Ao observar Alexia no quarto, jogada de lado, toda ensanguentada, sentada no chão, com um joystick na mão, Justine percebe como ela chegou ao estágio em que foi gravada, percebendo que o consumo de carne humana a tornava bestial.
Se nota ela inebriada, como se estivesse louca graças a droga ou álcool, entorpecida por contato com ou carne ou sangue humano, mas de uma maneira mais intensa e mais rápida. Esse trecho abre a possibilidade de leitura crítica relacionada ao consumo de drogas álcool pela juventude.
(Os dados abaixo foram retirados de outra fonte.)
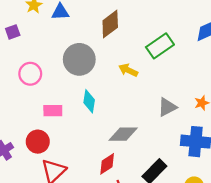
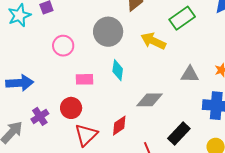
yellow arrow: (128, 70) -> (153, 41), size x1.4
gray triangle: (167, 107) -> (190, 74), turned 30
red diamond: (107, 164) -> (119, 126), moved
O estágio selvagem das duas é bem flagrado, em cenas que primam pelo bizarro e agressivo, ainda é fechado com uma reunião de jovens, que se amontoam, aparecem sujos ou com cobertas, como se tivessem acordado a pouco, como parte de um transe que Alexia e Justine tiveram.
Seria esse um culto? Seria algo das irmãs que contagiou a todos? Seria apenas a imaginação idealizada da protagonista, que entende aquilo como a aceitação de sua própria condição? Talvez uma dessas, talvez todas essas.
No final há uma conversa de Justine com seu pai, bastante expositiva e desnecessária, que deixa claro que há algo de errado com as mulheres da família.
Deixar a questão para interpretação do espectador certamente seria uma saída mais elegante e inteligente, mas de modo algum essa explicação estraga o final, ao contrário, dá um bom tempero e demonstra que essa é uma condição inexorável, que não seria driblada. Quase como um fato predestinado.
Grave é um coming of age pervertido, estranho, que flerta com o cinema extremo francês e que fala da juventude sem subestimar nem público e nem personagens. É um bom exemplar do cinema de gênero, mesmo que sua idealizadora refute a ideia de que é uma obra de horror. É agressivo, violento e pontual, certamente não é feito para todos os públicos e se aceita bem com essa condição.